**** Source data

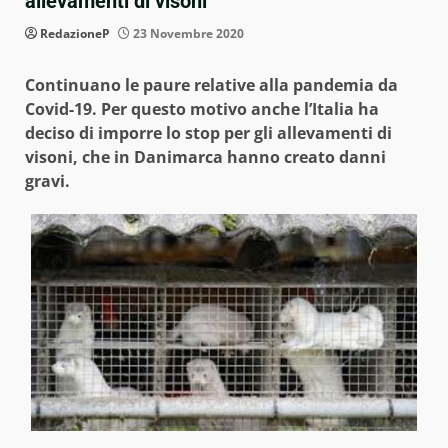
allevamenti di visoni
RedazioneP
23 Novembre 2020
Continuano le paure relative alla pandemia da
Covid-19. Per questo motivo anche l’Italia ha
deciso di imporre lo stop per gli allevamenti di
visoni, che in Danimarca hanno creato danni
gravi.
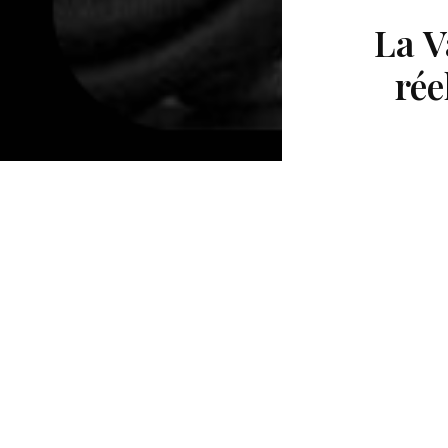
La V
rée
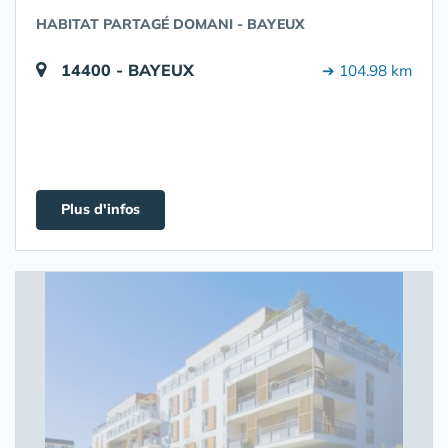
HABITAT PARTAGÉ DOMANI - BAYEUX
14400 - BAYEUX
➔ 104.98 km
Plus d'infos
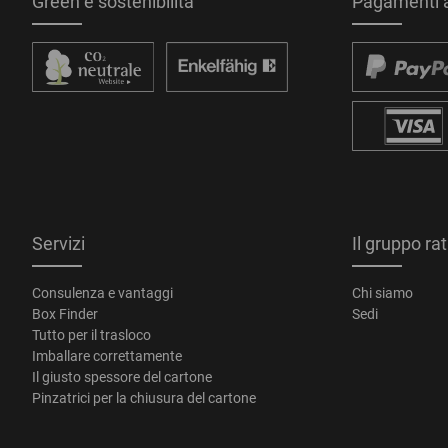
Green e sostenibilità
Pagamenti a
Servizi
Il gruppo ra
Consulenza e vantaggi
Chi siamo
Box Finder
Sedi
Tutto per il trasloco
Imballare correttamente
Il giusto spessore del cartone
Pinzatrici per la chiusura del cartone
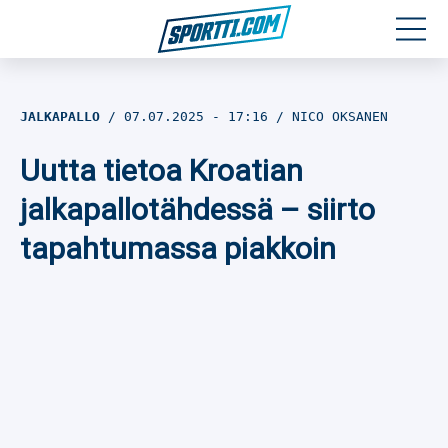
Moottoriurheilu
JALKAPALLO
07.07.2025
- 17:16
NICO OKSANEN
Jääkiekko
Uutta tietoa Kroatian
Jalkapallo
jalkapallotähdessä – siirto
tapahtumassa piakkoin
Yleisurheilu
Talviurheilu
Muu urheilu
SPORTIVO TV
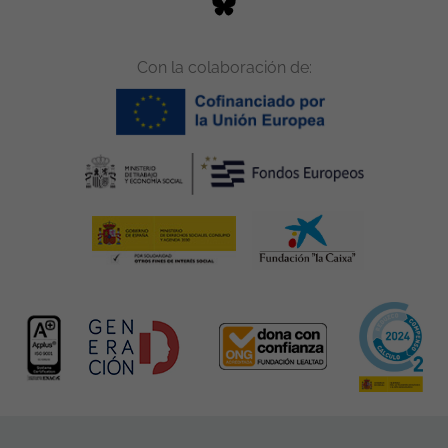
Con la colaboración de:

********

**Assigned task:**
The records above need to be reproduced exactly, with all images omitted.

**Solution to the problem:**
allevamenti di visoni
RedazioneP
23 Novembre 2020
Continuano le paure relative alla pandemia da
Covid-19. Per questo motivo anche l’Italia ha
deciso di imporre lo stop per gli allevamenti di
visoni, che in Danimarca hanno creato danni
gravi.
La V
rée
HABITAT PARTAGÉ DOMANI - BAYEUX
14400 - BAYEUX
➔ 104.98 km
Plus d'infos
Green e sostenibilità
Pagamenti a
Servizi
Il gruppo ra
Consulenza e vantaggi
Chi siamo
Box Finder
Sedi
Tutto per il trasloco
Imballare correttamente
Il giusto spessore del cartone
Pinzatrici per la chiusura del cartone
Moottoriurheilu
JALKAPALLO
07.07.2025
- 17:16
NICO OKSANEN
Jääkiekko
Uutta tietoa Kroatian
Jalkapallo
jalkapallotähdessä – siirto
tapahtumassa piakkoin
Yleisurheilu
Talviurheilu
Muu urheilu
SPORTIVO TV
Con la colaboración de:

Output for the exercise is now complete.